Rhoden v. First National Bank of Nevada

615 P.2d 244 | Nev. | 1980

*655OPINION

By the Court,

Thompson, J.:

The district court denied attorney’s fees to the executor of a will which was presented for but not admitted to probate on the ground that it was without jurisdiction to award fees. This appeal tests the propriety of that ruling. For reasons hereafter stated, we affirm.

Howard R. Hughes, Jr., died April 5, 1976. A handwritten document purporting to be his Last Will was discovered at the Mormon Church Headquarters, Salt Lake City. Officials of the Church delivered that document to the clerk of the district court in Clark County, Nevada.
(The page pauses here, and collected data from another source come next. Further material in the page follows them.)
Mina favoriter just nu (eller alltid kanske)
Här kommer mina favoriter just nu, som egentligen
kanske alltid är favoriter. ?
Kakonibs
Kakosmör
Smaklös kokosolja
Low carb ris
The document nominated Noah Dietrich to be executor. Harold Rhoden, as attorney for Dietrich, petitioned the court to admit that document to probate as the Last Will of Howard R. Hughes, Jr. Because of Dietrich’s advanced years, Rhoden was substituted as executor.

The heirs of Hughes contested the probate of the proffered will. The contest was tried to a jury. The jury found that document invalid since is was not entirely written, dated and signed by Hughes. The validity of that finding has not since been challenged by the proponents of the document.

The coadministrators of the Hughes Estate in Nevada, First National Bank of Nevada and William R. Lummis, were not parties to the will contest. Assets of the Estate were not used to defray expenses of that contest. That litigation was between private parties.

1. A decedent’s estate may be obliged to pay for counsel fees incurred in successfully procuring the probate of a contested will. In Re Hegarty’s Estate, 47 Nev. 369, 222 P. 793 (1924). The appellant suggests that we enlarge the concept of In Re Hegarty to embrace an unsuccessful attempt to procure the probate of a contested will, if the attempt was carried forward in good faith. We decline to do so. Indeed, In Re Hegarty *656explicitly distinguished between an unsuccessful effort to establish a proffered will and a successful one, noting that in the former case the parties are liable for counsel fees, and in the latter the estate may be chargeable if it is distributed to the parties benefited by the litigation. Id. at 374.

2. It is settled that in the absence of rule, statute or contract authorizing an award of attorney’s fees, such fees may not be allowed. Guild v. First Nat’l Bank of Nev., 95 Nev. 621, 600 P.2d 238 (1979); Consumers League v. Southwest Gas, 94 Nev. 153, 576 P.2d 737 (1978); Sun Realty v. District Court, 91 Nev. 774, 542 P.2d 1072 (1975). It is the appellant’s contention that NRS 150.060(1) should be read to authorize the payment of fees in the circumstances here present. In relevant part it is there stated that “[a]ttorneys for executors, administrators and special administrators are entitled to reasonable compensation for their services, to be paid out of the decedent’s estate.” It is argued that since the quoted language does not limit the award to services rendered at any particular time, that is, before or after probate, we should allow such fees if the unsuccessful attempt to procure the probate of a will was carried forward in good faith. We do not so read the quoted words. To allow the requested fees to one who did not perform services to an executor, administrator or special administrator, would be contrary to the statutory authorization. Neither Noah Dietrich nor Harold Rhoden qualified as executor (or in any other capacity) of the Estate of Hughes. Dietrich merely was named executor in a handwritten document purporting to be the Last Will of Hughes and found to be invalid. Had that document been admitted to probate, NRS 150.060(1) would have been satisfied, and reasonable compensation to the attorneys for pre-probate services to the executor authorized. In Re Hegarty, supra. However, that document was denied probate. In such circumstances compensation is not authorized.

3. Statute directs one who is named executor of a will to present the will, if in possession of it, to the district court. NRS 136.050(2). It is suggested that this duty to present necessarily carries with it the right to employ counsel and to defend a contest of a will so presented. The record does not reflect that Noah Dietrich, the named executor, ever had possession of the purported will. Consequently, the statute has no bearing on this case. In any event, one named as executor in a document purporting to be a will is not compelled to seek letters or to probate the will. He may renounce his nomination.

*6574. Other contentions have been considered and found to be without merit.

Affirmed.

Gunderson, Manoukian, and Batjer, JJ., and Beko, D.J.,1 concur.